Server Stability Issues
Posted: Mon Feb 27, 2017 6:36 pm
Good evening,
I felt I needed to explain a bit about what's going on with CLOK, as it's been down pretty much all day, and I find that pretty much unacceptable.
I felt I needed to explain a bit about what's going on with CLOK, as it's been down pretty much all day, and I find that pretty much unacceptable.
- I received an email from our hosting provider at 10:10AM this morning informing me that there was a critical kernel vulnerability affecting my server, and that they had installed the kernel update but needed me to reboot the server to apply it.
- From work, around 10:12AM I used my tablet to remote into the server, gracefully shut down the MUD engine, and reboot the server. I immediately reconnected to the server, ensured everything was up and running, and had the server, flash policy listener (for the HMUD web based client), and discord bot all up and running around 10:40AM.
- The new version of the CentOS kernel included a problem that was causing the network interface controller to randomly enter power saving mode. At around 10:49AM, several players were disconnected from the server and were unable to access the MUD or website.
- This continued to be an issue for the majority of the day, while I was unaware and busy at work. I had some downtime around 1:35PM and checked Discord, only to see talk about the server being down. I also received a call from Rias moments later telling me the same.
- Upon investigation, I was able to connect at 1:50PM, noting that the server's official uptime was 9 minutes. I restarted the MUD engine at that time.
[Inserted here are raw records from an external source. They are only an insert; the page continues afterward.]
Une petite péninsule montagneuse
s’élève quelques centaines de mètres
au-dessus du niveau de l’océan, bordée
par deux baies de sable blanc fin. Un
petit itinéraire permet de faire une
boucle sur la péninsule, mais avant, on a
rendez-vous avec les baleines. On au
I opened a ticket with the hosting provider and informed them of the unexpected downtime, and then proceeded with work.
- While I was working, they had sent me a reply stating that a technician had connected to the server and "gracefully" rebooted it (not properly killing the MUD engine) for the aforementioned security update, not bothering to check that I had already done it. They also informed me of the NIC issue and that they had applied a fix but I would need to restart the server to correct it.
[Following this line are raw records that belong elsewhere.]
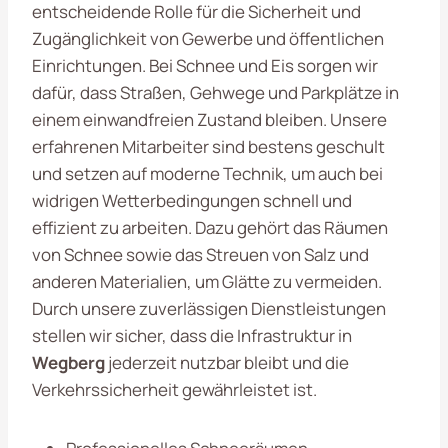
entscheidende Rolle für die Sicherheit und
Zugänglichkeit von Gewerbe und öffentlichen
Einrichtungen. Bei Schnee und Eis sorgen wir
dafür, dass Straßen, Gehwege und Parkplätze in
einem einwandfreien Zustand bleiben. Unsere
erfahrenen Mitarbeiter sind bestens geschult
und setzen auf moderne Technik, um auch bei
widrigen Wetterbedingungen schnell und
effizient zu arbeiten. Dazu gehört das Räumen
von Schnee sowie das Streuen von Salz und
anderen Materialien, um Glätte zu vermeiden.
Durch unsere zuverlässigen Dienstleistungen
stellen wir sicher, dass die Infrastruktur in
Wegberg
jederzeit nutzbar bleibt und die
Verkehrssicherheit gewährleistet ist.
- After I got back from dinner with my girlfriend, around 7:47PM, I checked discord to see that the MUD was down again. I logged in and checked the uptime to see that it had been up for about 3 and a half hours, meaning that the server was rebooted again sometime around 4:30PM this afternoon, but the MUD engine had not been started back up (it has to be manually run).
- I currently have an open ticket with the hosting provider to investigate the second unexpected shutdown, though I'm betting it's going to be another case of them rebooting it "for" me, to fix the aforementioned NIC issue. Right now, everything is back up, and I'll continue to monitor it as closely as my time will allow tonight to ensure it doesn't go down again.